10 For all can see that the wise die,
that the foolish and the senseless also perish,
leaving their wealth to others.
11 Their tombs will remain their houses for ever,
their dwellings for endless generations,
though they had named lands after themselves.
12 People, despite their wealth, do not endure;
they are like the beasts that perish.
13 This is the fate of those who trust in themselves,
and of their followers, who approve their sayings.
14 They are like sheep and are destined to die;
death will be their shepherd
(but the upright will prevail over them in the morning).
Their forms will decay in the grave,
far from their princely mansions.
These verses, 10-14, continue the "riddle" that began in verse 5 of Psalm 49. According to the riddle, what "fate" awaits both the wise and the foolish?
In one sentence, what would you say is the point of the full riddle?
15 But God will redeem me from the realm of the dead;
he will surely take me to himself.
16 Do not be overawed when others grow rich,
when the splendour of their houses increases;
17 for they will take nothing with them when they die,
their splendour will not descend with them.
18 Though while they live they count themselves blessed –
and people praise you when you prosper –
19 they will join those who have gone before them,
who will never again see the light of life.
20 People who have wealth but lack understanding
are like the beasts that perish.
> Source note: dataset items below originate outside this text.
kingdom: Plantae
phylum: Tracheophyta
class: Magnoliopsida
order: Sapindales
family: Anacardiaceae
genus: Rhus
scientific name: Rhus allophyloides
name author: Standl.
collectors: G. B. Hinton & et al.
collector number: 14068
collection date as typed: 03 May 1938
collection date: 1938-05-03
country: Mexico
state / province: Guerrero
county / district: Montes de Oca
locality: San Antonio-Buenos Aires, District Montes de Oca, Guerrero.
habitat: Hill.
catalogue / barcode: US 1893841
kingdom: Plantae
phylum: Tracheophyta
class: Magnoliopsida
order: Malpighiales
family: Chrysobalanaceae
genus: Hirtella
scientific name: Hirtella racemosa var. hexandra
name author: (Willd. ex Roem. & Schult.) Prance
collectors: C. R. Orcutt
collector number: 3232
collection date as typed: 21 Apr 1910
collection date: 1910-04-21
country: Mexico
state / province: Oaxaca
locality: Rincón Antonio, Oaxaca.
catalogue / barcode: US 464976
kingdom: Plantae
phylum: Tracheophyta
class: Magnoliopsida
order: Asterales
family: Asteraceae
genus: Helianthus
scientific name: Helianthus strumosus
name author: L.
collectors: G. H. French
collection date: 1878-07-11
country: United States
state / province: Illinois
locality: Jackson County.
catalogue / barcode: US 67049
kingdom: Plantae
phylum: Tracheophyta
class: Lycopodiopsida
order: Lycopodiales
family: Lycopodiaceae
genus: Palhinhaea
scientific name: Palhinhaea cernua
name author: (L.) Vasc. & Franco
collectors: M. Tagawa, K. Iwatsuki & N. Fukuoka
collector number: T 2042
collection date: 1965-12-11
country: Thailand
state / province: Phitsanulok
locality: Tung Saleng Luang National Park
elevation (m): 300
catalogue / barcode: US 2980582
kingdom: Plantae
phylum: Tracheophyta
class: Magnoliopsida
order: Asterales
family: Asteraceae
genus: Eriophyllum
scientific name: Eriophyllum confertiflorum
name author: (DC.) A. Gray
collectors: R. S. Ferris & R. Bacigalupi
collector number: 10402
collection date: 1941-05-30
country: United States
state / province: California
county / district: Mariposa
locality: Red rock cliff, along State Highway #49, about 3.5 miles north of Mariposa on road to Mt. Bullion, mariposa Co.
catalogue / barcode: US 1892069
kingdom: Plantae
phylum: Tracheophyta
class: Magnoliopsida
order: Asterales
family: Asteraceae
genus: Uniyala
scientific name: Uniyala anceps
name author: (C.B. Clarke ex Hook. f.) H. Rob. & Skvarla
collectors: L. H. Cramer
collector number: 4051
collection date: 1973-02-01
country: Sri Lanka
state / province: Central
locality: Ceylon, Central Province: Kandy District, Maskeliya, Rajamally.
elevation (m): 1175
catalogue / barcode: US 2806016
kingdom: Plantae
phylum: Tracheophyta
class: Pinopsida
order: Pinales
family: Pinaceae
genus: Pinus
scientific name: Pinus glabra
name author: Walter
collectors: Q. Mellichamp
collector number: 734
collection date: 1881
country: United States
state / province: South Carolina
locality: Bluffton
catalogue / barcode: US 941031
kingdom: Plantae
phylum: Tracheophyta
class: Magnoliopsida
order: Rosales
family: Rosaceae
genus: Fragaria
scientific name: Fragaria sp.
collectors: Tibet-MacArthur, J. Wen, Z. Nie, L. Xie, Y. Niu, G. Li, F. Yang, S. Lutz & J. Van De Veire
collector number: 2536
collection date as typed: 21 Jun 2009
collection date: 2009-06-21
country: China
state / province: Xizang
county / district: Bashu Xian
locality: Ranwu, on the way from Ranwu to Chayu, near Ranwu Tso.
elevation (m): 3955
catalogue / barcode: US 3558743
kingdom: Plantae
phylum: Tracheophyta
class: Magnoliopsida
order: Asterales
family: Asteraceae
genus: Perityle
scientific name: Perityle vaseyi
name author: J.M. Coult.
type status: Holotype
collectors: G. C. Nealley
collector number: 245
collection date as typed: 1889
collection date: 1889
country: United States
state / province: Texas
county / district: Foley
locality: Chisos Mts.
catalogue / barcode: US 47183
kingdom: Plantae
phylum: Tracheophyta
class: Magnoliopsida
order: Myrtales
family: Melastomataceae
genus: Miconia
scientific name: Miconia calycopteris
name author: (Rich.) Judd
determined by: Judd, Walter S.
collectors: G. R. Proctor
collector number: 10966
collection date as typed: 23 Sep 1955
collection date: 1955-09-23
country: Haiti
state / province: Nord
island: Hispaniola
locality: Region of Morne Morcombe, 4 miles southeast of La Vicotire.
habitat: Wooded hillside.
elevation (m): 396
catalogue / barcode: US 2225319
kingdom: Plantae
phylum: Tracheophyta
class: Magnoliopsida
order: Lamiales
NIV-UK
How is verse 15 related to verses 7-9?
How are verses 16-20 related to verses 1-4?
What would you say is the moral of this riddle?
What does the writer want us to learn about the following circumstances:
- money that others have
- money that we have
- the fragility of life
- the priorities of life
::::: APPLICATION CHALLENGE :::::
Where in your life do you need to be more godly, more wise, and less foolish?